Whenever a file is successfully undeleted, it gets saved as RECOVERED_FILES/file.xxxxxx where xxxxxx is its inode number.
Despite following the instructions as correctly as I could at 1am, the recovered code_generator.c file was still overwritten with the gibberish of the errant tar command.
The code_generator.c~ file contained a recent copy of the file which had been overwritten, so my roommate emailed it to the professor.
Postscript: Swap File Recovery Attempt
But what if the code_generator.c~ file hadn’t been mysteriously created by whatever utility spits out .c~ files?

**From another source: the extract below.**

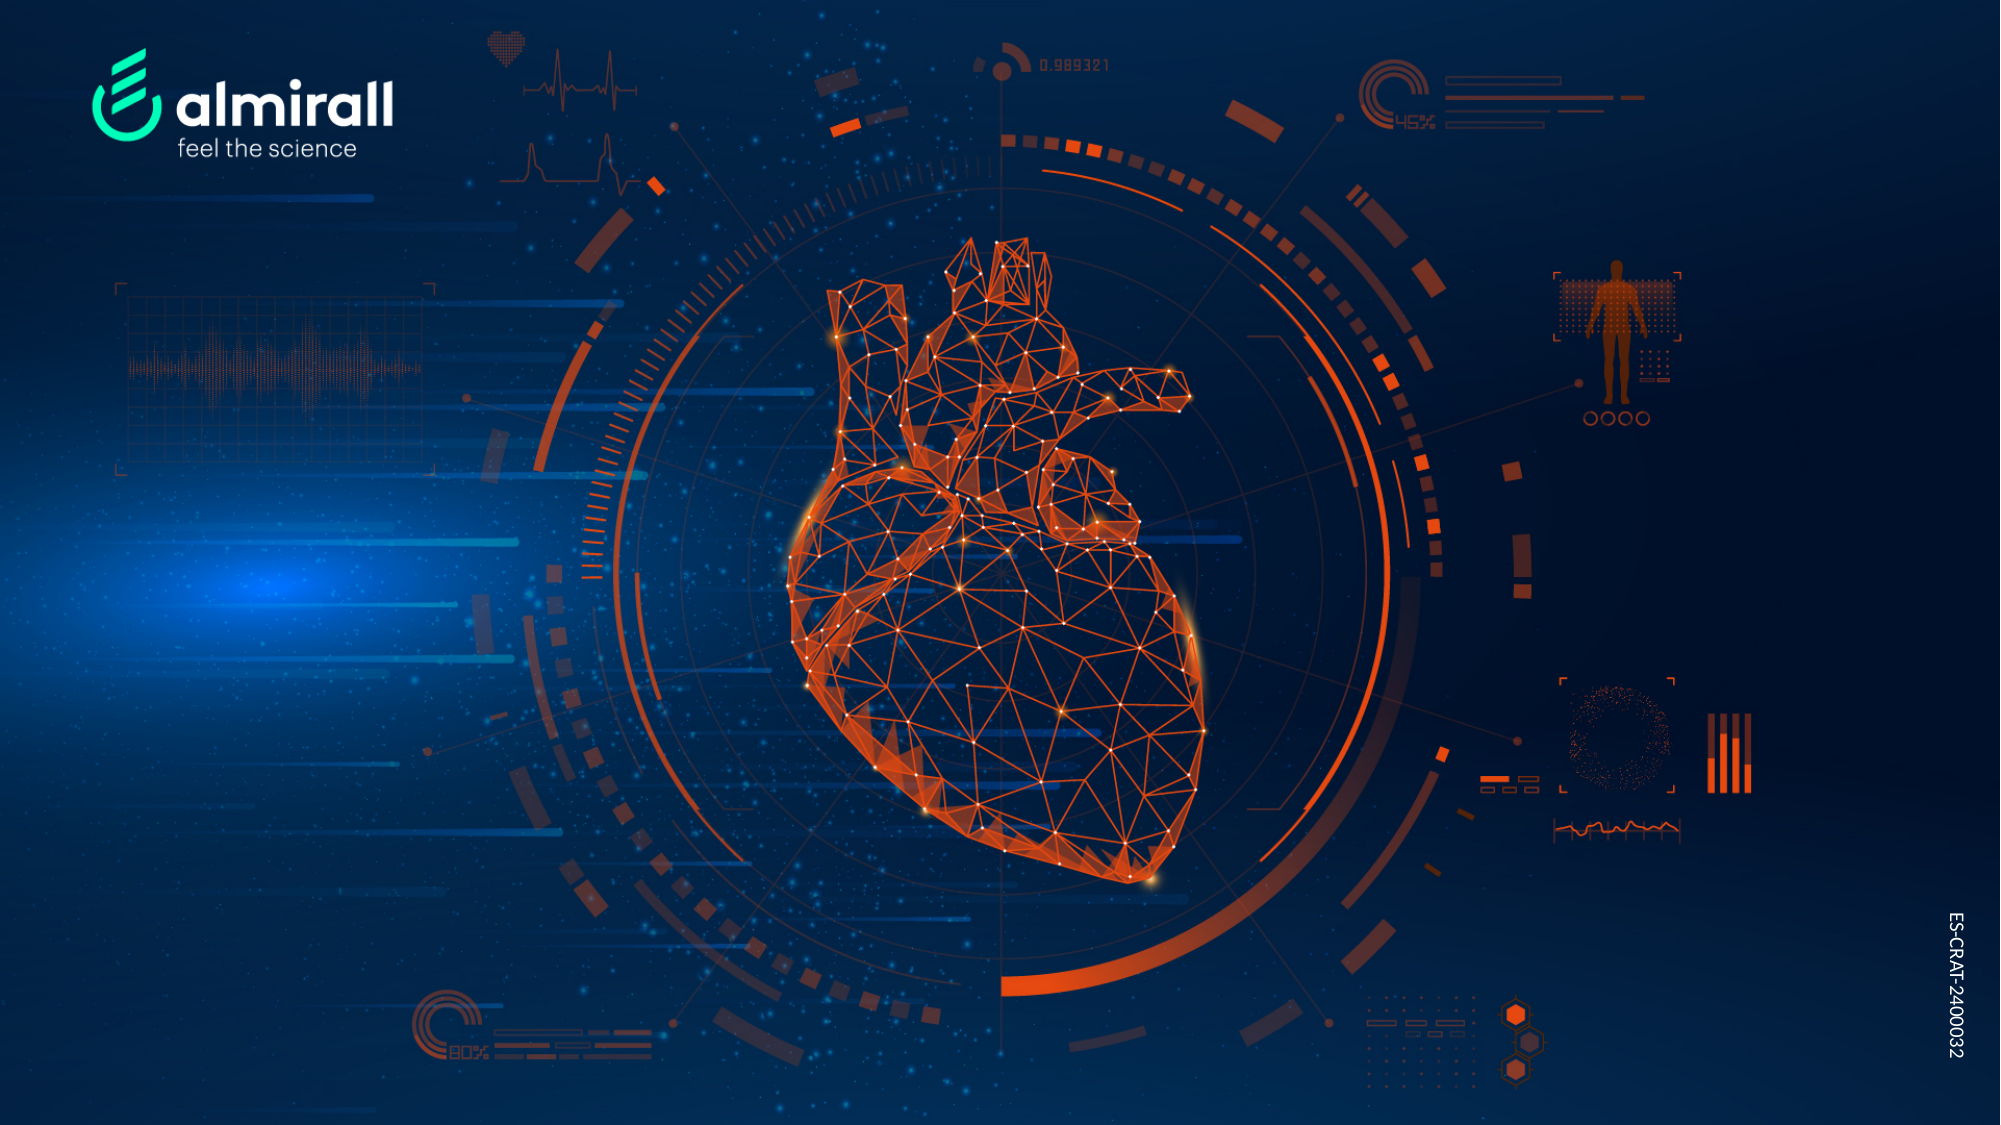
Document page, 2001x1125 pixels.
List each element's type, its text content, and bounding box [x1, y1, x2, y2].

picture [0, 0, 2000, 1125]
text_box ES-CRAT-2400032 [1938, 897, 1979, 1104]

I tried to recover the swap files with vim -r code_generator.c, and it detected both of them, but I got the error:
E307: .code_generator.c.swx does not look like a Vim swap file
And indeed, it is not a Vim swap file:
$ file .code_generator.c.swx .code_generator.c.swx: ELF 64-bit LSB relocatable, x86-64, version 1 (SYSV), not stripped
Something about these files has massively confused Linux. Let’s see if they contain anything interesting:
$ strings .code_generator.c.swx | less
It looks a bit like output from running the code generator program interspersed with paths on the filesystem. Whatever this thing is, it’s sure not a valid Vim swap file.

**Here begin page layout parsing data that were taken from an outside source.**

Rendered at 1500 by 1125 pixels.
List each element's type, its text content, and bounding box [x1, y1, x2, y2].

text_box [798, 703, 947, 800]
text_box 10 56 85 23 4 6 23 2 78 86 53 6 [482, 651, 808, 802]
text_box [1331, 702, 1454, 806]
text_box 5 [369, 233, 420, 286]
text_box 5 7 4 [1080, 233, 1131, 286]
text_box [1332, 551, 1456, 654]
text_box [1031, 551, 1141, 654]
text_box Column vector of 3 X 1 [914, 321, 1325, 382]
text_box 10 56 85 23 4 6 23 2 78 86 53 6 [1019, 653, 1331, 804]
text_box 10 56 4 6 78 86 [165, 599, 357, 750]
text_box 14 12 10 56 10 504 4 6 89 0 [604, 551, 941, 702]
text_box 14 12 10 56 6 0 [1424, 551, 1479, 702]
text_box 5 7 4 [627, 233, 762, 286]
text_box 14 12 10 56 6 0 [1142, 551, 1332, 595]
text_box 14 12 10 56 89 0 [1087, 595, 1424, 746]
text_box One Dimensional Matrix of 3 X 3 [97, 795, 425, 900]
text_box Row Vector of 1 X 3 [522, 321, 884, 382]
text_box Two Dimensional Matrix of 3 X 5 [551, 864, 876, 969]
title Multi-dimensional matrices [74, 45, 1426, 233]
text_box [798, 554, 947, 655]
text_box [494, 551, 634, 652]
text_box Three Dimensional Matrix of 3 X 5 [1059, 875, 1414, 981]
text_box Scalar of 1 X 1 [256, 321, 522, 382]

To see what valid swap files look like, I forced Vim to generate one by opening a file, typing into it, waiting 4 seconds, then closing that terminal.
The swap file is updated after typing 200 characters or when you have not typed anything for four seconds.
—(from the Vim docs)
Unsurprisingly, it’s a valid swap file:
$ file .test.c.swp .test.c.swp: Vim swap file, version 7.4
and running strings on it prints out the text that I had typed before killing Vim.
The moral of this tangent is that it would not have been possible to recover the .c files solely from their Vim swap files in this case.